• Extracted data:

=== Section Start ===

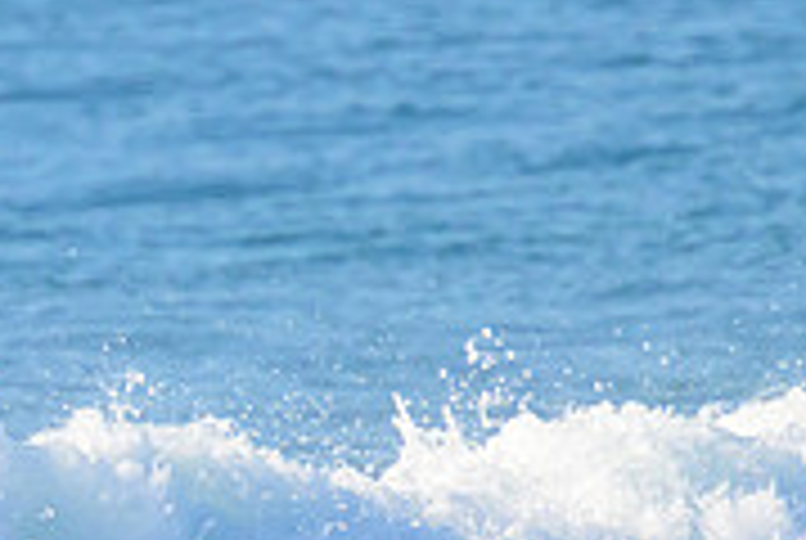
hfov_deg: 0.6
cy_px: 361
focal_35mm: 3343
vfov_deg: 0.4
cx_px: -401
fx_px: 74969
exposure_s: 1/2000
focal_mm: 800
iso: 1400
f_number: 11
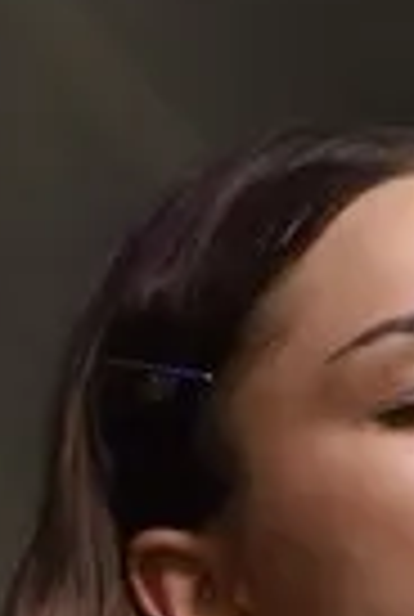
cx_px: 673
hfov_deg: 0.9
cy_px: 1299
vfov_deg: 1.3
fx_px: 26842
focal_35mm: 1564
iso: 1000
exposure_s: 1/500
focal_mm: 140
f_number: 5.6
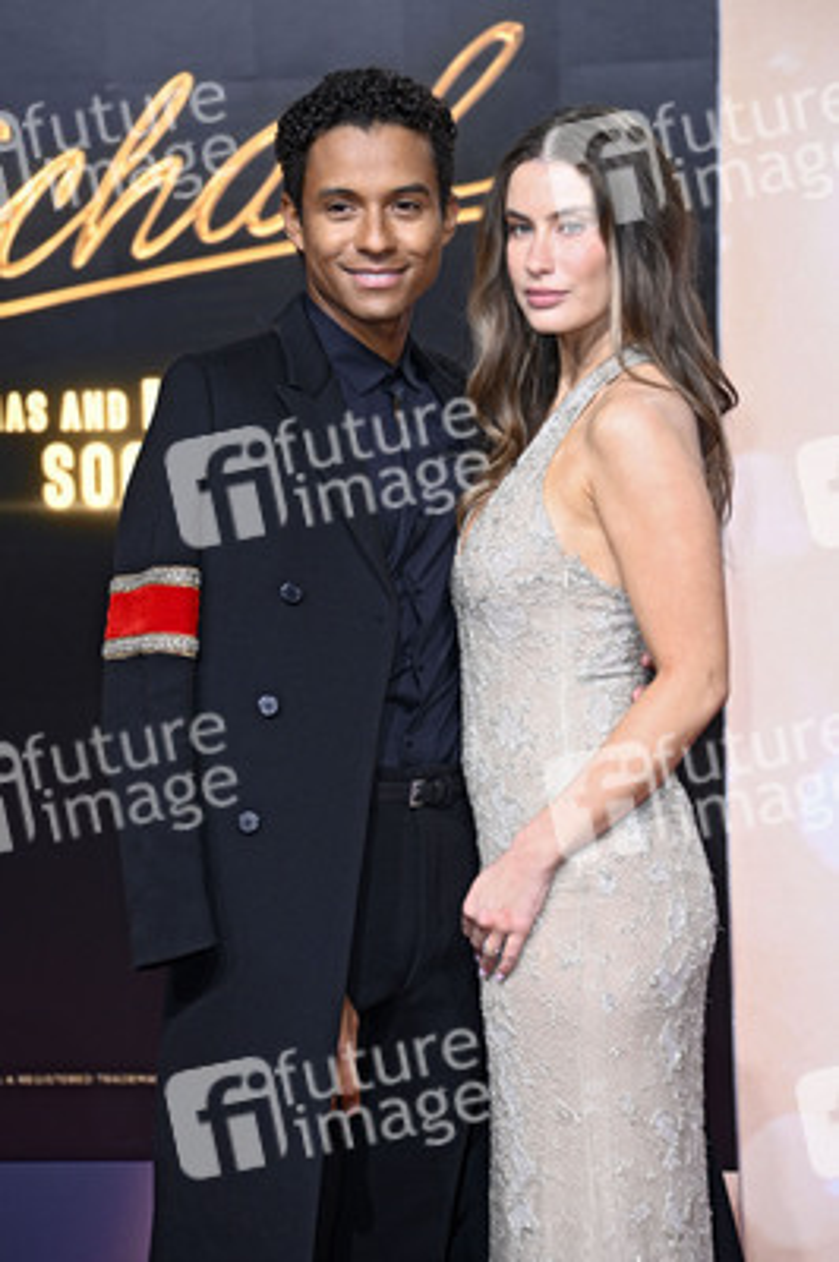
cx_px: 420
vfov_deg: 16.8
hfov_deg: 11.2
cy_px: 631
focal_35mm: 122
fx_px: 4272
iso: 500
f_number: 5.6
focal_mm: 122
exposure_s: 1/250
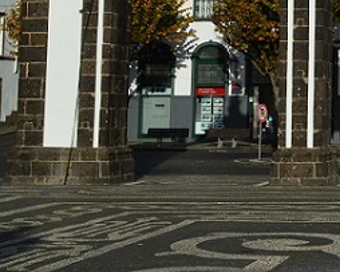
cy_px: -31
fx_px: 1086
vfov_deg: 13.9
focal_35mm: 108
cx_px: 450
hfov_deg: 16.7
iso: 180
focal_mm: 26
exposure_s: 1/500
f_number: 11
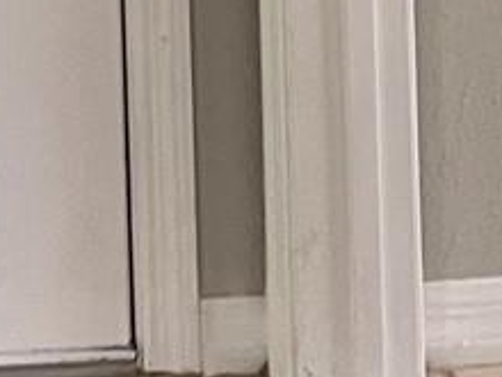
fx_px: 2639
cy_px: -663
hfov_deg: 10.6
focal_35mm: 182
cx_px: -176
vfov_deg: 7.4
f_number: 1.6
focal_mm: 5.1
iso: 125
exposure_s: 1/60
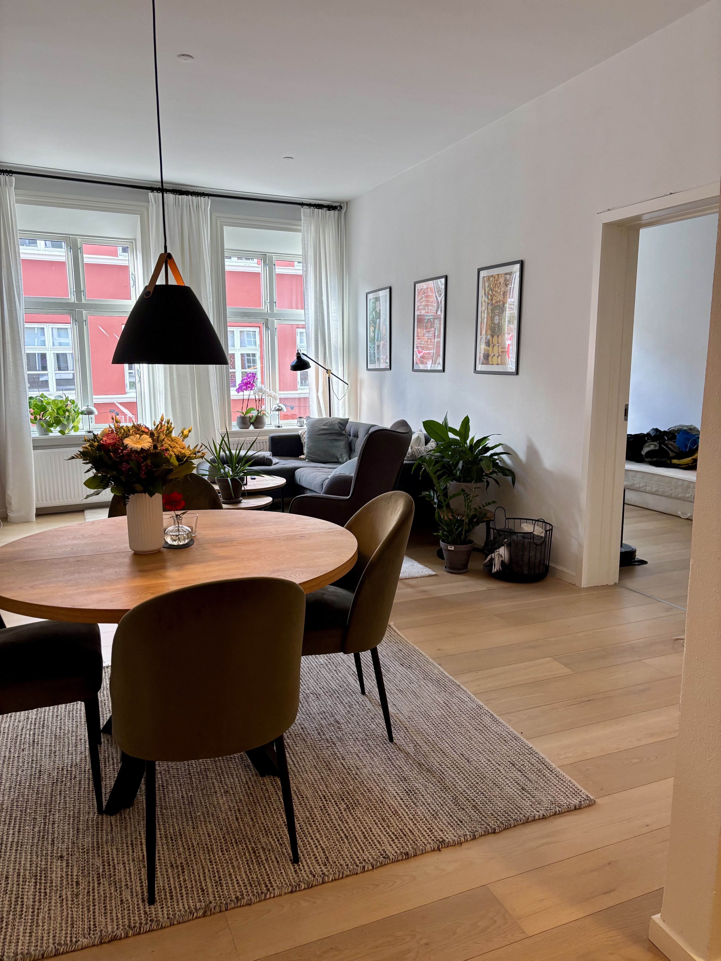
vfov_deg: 67.3
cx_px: 360
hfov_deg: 53.1
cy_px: 480
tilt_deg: -9.3
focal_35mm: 26
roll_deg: -1.0
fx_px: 722
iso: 100
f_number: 1.6
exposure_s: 1/100
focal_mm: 5.96
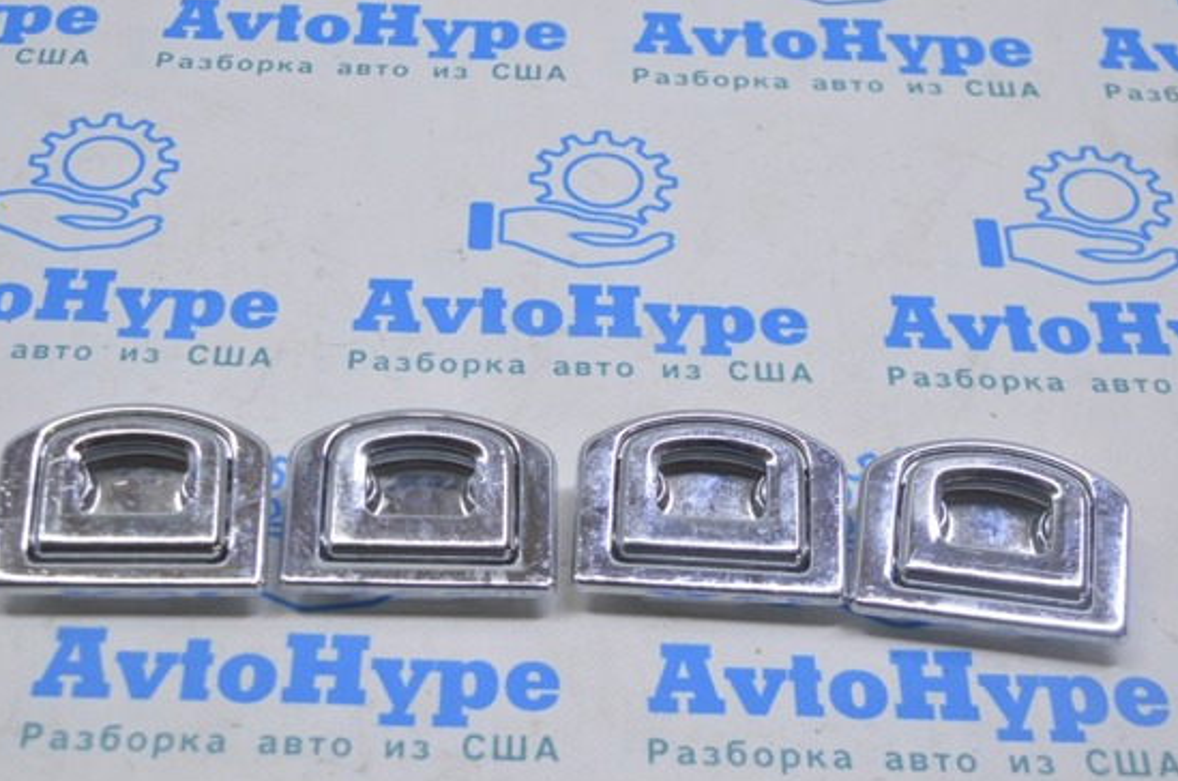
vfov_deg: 21.5
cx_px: 526
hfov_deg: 31.9
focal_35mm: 63
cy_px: 404
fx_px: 2058
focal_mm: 36
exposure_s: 1/30
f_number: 5.6
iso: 400
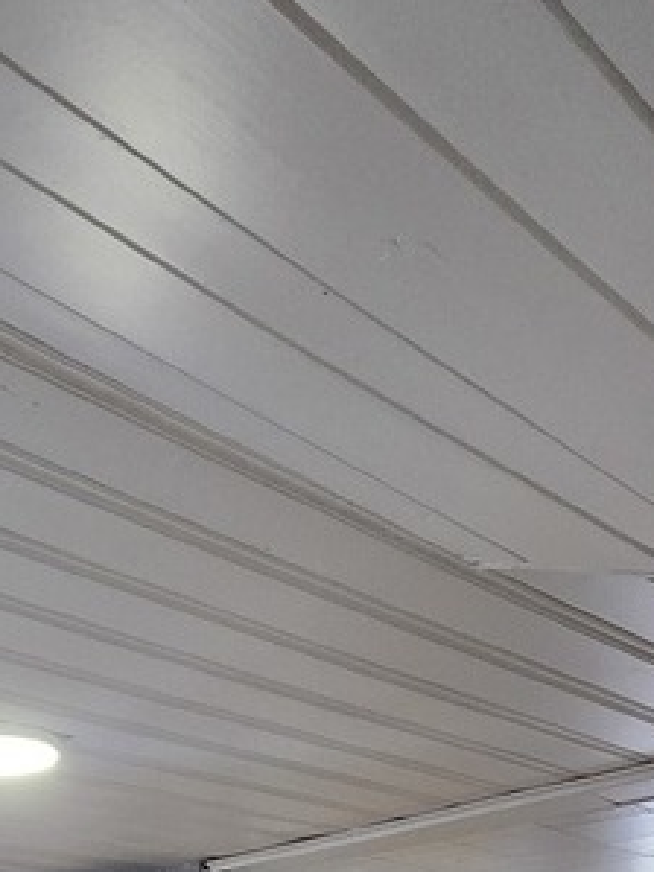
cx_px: 152
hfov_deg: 30.3
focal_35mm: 47
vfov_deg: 28.9
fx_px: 1185
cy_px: 1248
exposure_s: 1/60
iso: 400
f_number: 2.2
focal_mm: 2.2
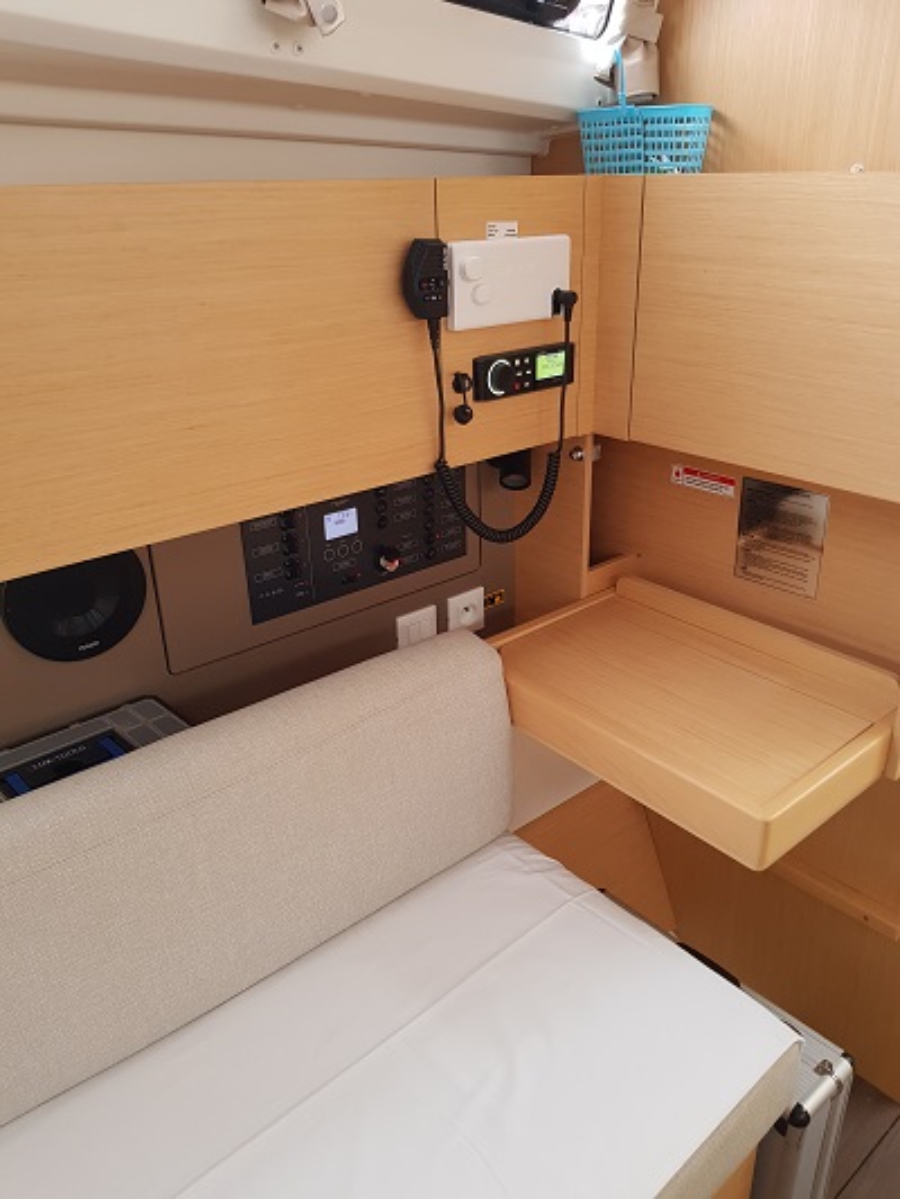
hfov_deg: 53.1
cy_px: 600
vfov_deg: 67.3
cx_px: 450
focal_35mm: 26
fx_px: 901
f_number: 1.7
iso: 80
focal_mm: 4.2
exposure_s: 1/50
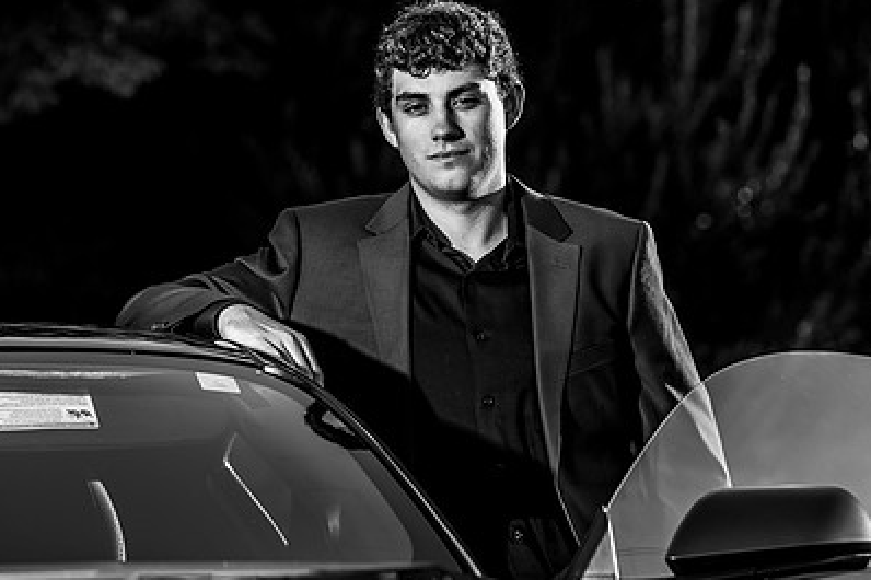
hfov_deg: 9.1
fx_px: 5465
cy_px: 168
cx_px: 478
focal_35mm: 226
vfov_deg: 6.1
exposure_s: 1/250
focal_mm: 120
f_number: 4
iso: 31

=== Section End ===

• Description of the task: Copy the listing above verbatim; the pictures it contains are to stay out.

• Answer below:
hfov_deg: 0.6
cy_px: 361
focal_35mm: 3343
vfov_deg: 0.4
cx_px: -401
fx_px: 74969
exposure_s: 1/2000
focal_mm: 800
iso: 1400
f_number: 11
cx_px: 673
hfov_deg: 0.9
cy_px: 1299
vfov_deg: 1.3
fx_px: 26842
focal_35mm: 1564
iso: 1000
exposure_s: 1/500
focal_mm: 140
f_number: 5.6
cx_px: 420
vfov_deg: 16.8
hfov_deg: 11.2
cy_px: 631
focal_35mm: 122
fx_px: 4272
iso: 500
f_number: 5.6
focal_mm: 122
exposure_s: 1/250
cy_px: -31
fx_px: 1086
vfov_deg: 13.9
focal_35mm: 108
cx_px: 450
hfov_deg: 16.7
iso: 180
focal_mm: 26
exposure_s: 1/500
f_number: 11
fx_px: 2639
cy_px: -663
hfov_deg: 10.6
focal_35mm: 182
cx_px: -176
vfov_deg: 7.4
f_number: 1.6
focal_mm: 5.1
iso: 125
exposure_s: 1/60
vfov_deg: 67.3
cx_px: 360
hfov_deg: 53.1
cy_px: 480
tilt_deg: -9.3
focal_35mm: 26
roll_deg: -1.0
fx_px: 722
iso: 100
f_number: 1.6
exposure_s: 1/100
focal_mm: 5.96
vfov_deg: 21.5
cx_px: 526
hfov_deg: 31.9
focal_35mm: 63
cy_px: 404
fx_px: 2058
focal_mm: 36
exposure_s: 1/30
f_number: 5.6
iso: 400
cx_px: 152
hfov_deg: 30.3
focal_35mm: 47
vfov_deg: 28.9
fx_px: 1185
cy_px: 1248
exposure_s: 1/60
iso: 400
f_number: 2.2
focal_mm: 2.2
hfov_deg: 53.1
cy_px: 600
vfov_deg: 67.3
cx_px: 450
focal_35mm: 26
fx_px: 901
f_number: 1.7
iso: 80
focal_mm: 4.2
exposure_s: 1/50
hfov_deg: 9.1
fx_px: 5465
cy_px: 168
cx_px: 478
focal_35mm: 226
vfov_deg: 6.1
exposure_s: 1/250
focal_mm: 120
f_number: 4
iso: 31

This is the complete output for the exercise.